[EXTRACT PROVIDED]
___

- Born: December 16, 1934 Greensboro, North Carolina
- Died: January 15, 2022 (aged 87) Danbury, Connecticut
- Occupation: screenwriter
- Period: 1966-1991
- Notable works: Summer of My German Soldier (1978)
- Notable awards: Humanitas Award

= Jane-Howard Hammerstein =

American screenwriter (1934–2022)

Jane-Howard Hammerstein (December 16, 1934 – January 15, 2022) was an American screenwriter best known as the writer of the film Summer of My German Soldier (1978), which earned a Humanitas Prize and was nominated for an Emmy Award. She also wrote the screenplay for Long Road Home (1991).

== Early life and education ==
Hammerstein was born in Greensboro, North Carolina on December 16, 1934. Her parents were William Henry Holderness and Martha Broadhurst Brooks. She was educated in Greensboro public schools and briefly attended Woman's College (now the University of North Carolina at Greensboro) but did not complete her bachelor's degree.

Hammerstein represented North Carolina at the 1958 World's Fair in Brussels.

== Career ==
Hammerstein began writing in 1961 while living in London with her first husband, Robert Carrington. Carrington and Hammerstein co-wrote several screenplays during the 1960s, including those for the films Kaleidoscope (1966) and Wait Until Dark (1967). During this time, she was credited as Jane-Howard Carrington.

In 1978, Hammerstein achieved wide recognition as the writer of the NBC television film Summer of My German Soldier, directed by Michael Tuchner and adapted from the novel of the same name by Bette Greene. Hammerstein was nominated for an Emmy Award for the film's screenplay, the first feature-length script she had written without a partner.

Hammerstein also wrote the screenplay for the 1991 film Long Road Home, a period piece about migrant farm workers during the Great Depression directed by John Korty. The story was adapted from the novel of the same name by Ronald B. Taylor. Reviews of the screenplay were more mixed than they had been for Summer of My German Soldier. However, Hammerstein's script earned a Writers Guild Award for best adapted longform screenplay.

== Private life and death ==
Hammerstein was married to fellow writer Robert Carrington during the 1960s. In 1972, she married William Hammerstein, son of lyricist Oscar Hammerstein II.

Hammerstein died in her sleep at Danbury Hospital in Danbury, Connecticut on January 15, 2022. She was 87 years old.

___

[Stored items]
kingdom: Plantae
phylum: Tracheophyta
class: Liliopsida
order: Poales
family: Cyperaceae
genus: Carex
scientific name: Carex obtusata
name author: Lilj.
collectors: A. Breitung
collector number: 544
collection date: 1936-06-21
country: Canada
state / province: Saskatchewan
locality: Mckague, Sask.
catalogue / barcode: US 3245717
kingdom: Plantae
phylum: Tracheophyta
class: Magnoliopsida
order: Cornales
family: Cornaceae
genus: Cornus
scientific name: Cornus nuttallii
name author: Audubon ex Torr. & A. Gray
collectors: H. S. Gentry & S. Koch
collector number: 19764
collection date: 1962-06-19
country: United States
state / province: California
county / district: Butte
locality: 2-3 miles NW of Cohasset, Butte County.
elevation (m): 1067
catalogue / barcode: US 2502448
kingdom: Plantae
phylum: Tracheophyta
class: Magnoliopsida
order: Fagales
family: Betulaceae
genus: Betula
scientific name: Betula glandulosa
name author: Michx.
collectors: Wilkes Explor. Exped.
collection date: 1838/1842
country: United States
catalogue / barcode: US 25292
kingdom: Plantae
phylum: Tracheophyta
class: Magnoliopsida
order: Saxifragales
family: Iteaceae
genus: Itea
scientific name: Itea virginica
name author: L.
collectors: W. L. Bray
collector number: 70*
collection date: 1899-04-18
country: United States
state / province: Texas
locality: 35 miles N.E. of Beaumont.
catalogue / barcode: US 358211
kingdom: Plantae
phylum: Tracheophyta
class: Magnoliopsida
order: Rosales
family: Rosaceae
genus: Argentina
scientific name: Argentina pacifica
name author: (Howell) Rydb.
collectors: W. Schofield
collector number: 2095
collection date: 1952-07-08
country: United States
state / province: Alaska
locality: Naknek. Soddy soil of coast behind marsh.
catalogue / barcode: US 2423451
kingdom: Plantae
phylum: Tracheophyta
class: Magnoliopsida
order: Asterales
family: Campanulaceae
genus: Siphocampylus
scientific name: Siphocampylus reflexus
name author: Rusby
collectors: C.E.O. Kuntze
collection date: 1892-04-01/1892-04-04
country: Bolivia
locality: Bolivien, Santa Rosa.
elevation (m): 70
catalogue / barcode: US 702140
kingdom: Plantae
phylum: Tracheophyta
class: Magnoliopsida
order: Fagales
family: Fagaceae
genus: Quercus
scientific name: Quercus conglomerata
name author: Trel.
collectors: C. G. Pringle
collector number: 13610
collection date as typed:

___

[EXERCISES TO COMPLETE]
**1)** List every film title that appears in the Jane-Howard Hammerstein article.
**2)** Set down the part of the Jane-Howard Hammerstein article from "Hammerstein represented North" up to and including "as Jane-Howard Carrington.".
The entries are material separate from the article about Jane-Howard Hammerstein.

[ANSWERS GIVEN]
**1)** Summer of My German Soldier, Long Road Home, Kaleidoscope, Wait Until Dark

**2)**
Hammerstein represented North Carolina at the 1958 World's Fair in Brussels.

== Career ==
Hammerstein began writing in 1961 while living in London with her first husband, Robert Carrington. Carrington and Hammerstein co-wrote several screenplays during the 1960s, including those for the films Kaleidoscope (1966) and Wait Until Dark (1967). During this time, she was credited as Jane-Howard Carrington.